* **TASK DIRECTIONS**: Your copy should begin at the line containing "mesehős, mint egy valaha élt" and end at the last line of the records below, matching each line exactly and leaving out pictures.

Start of INFORMATION PROVIDED

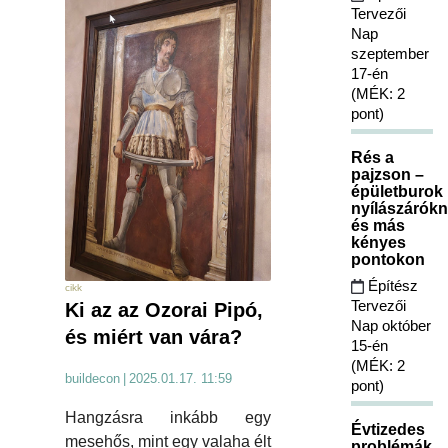
Tervezői
Nap
szeptember
17-én
(MÉK: 2
pont)
Rés a
pajzson –
épületburok
nyílászárókn
és más
kényes
pontokon
Építész
cikk
Tervezői
Ki az az Ozorai Pipó,
Nap október
és miért van vára?
15-én
(MÉK: 2
buildecon
|
2025.01.17. 11:59
pont)
Hangzásra inkább egy
Évtizedes
mesehős, mint egy valaha élt
problémák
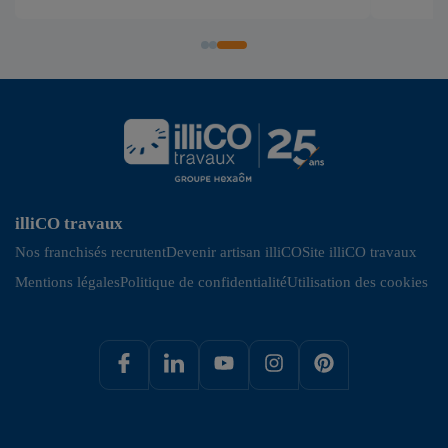
illiCO travaux
Nos franchisés recrutent
Devenir artisan illiCO
Site illiCO travaux
Mentions légales
Politique de confidentialité
Utilisation des cookies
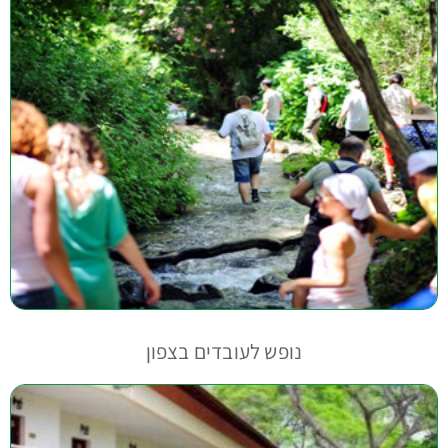
נופש לעובדים בצפון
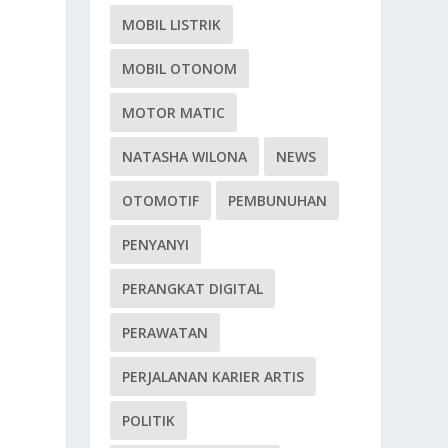
MOBIL LISTRIK
MOBIL OTONOM
MOTOR MATIC
NATASHA WILONA
NEWS
OTOMOTIF
PEMBUNUHAN
PENYANYI
PERANGKAT DIGITAL
PERAWATAN
PERJALANAN KARIER ARTIS
POLITIK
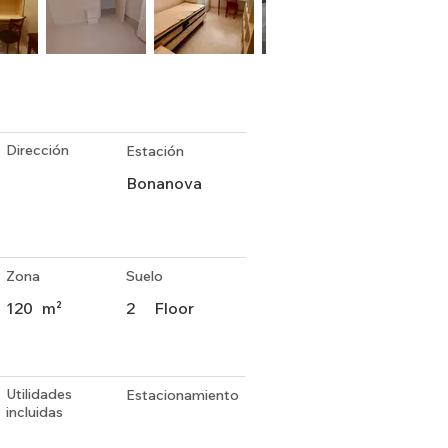
Dirección
Estación
Bonanova
Zona
Suelo
120
m²
2
Floor
Utilidades
Estacionamiento
incluidas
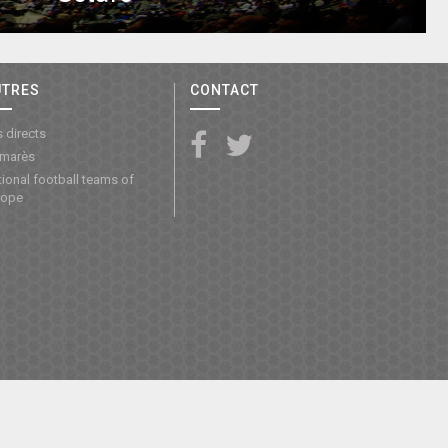
UTRES
CONTACT
 directs
lmarès
ional football teams of
rope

End of INFORMATION PROVIDED

* **THE COMPLETED TASK**:
mesehős, mint egy valaha élt
problémák
illiCO travaux
Nos franchisés recrutent
Devenir artisan illiCO
Site illiCO travaux
Mentions légales
Politique de confidentialité
Utilisation des cookies
נופש לעובדים בצפון
MOBIL LISTRIK
MOBIL OTONOM
MOTOR MATIC
NATASHA WILONA
NEWS
OTOMOTIF
PEMBUNUHAN
PENYANYI
PERANGKAT DIGITAL
PERAWATAN
PERJALANAN KARIER ARTIS
POLITIK
Dirección
Estación
Bonanova
Zona
Suelo
120
m²
2
Floor
Utilidades
Estacionamiento
incluidas
UTRES
CONTACT
 directs
lmarès
ional football teams of
rope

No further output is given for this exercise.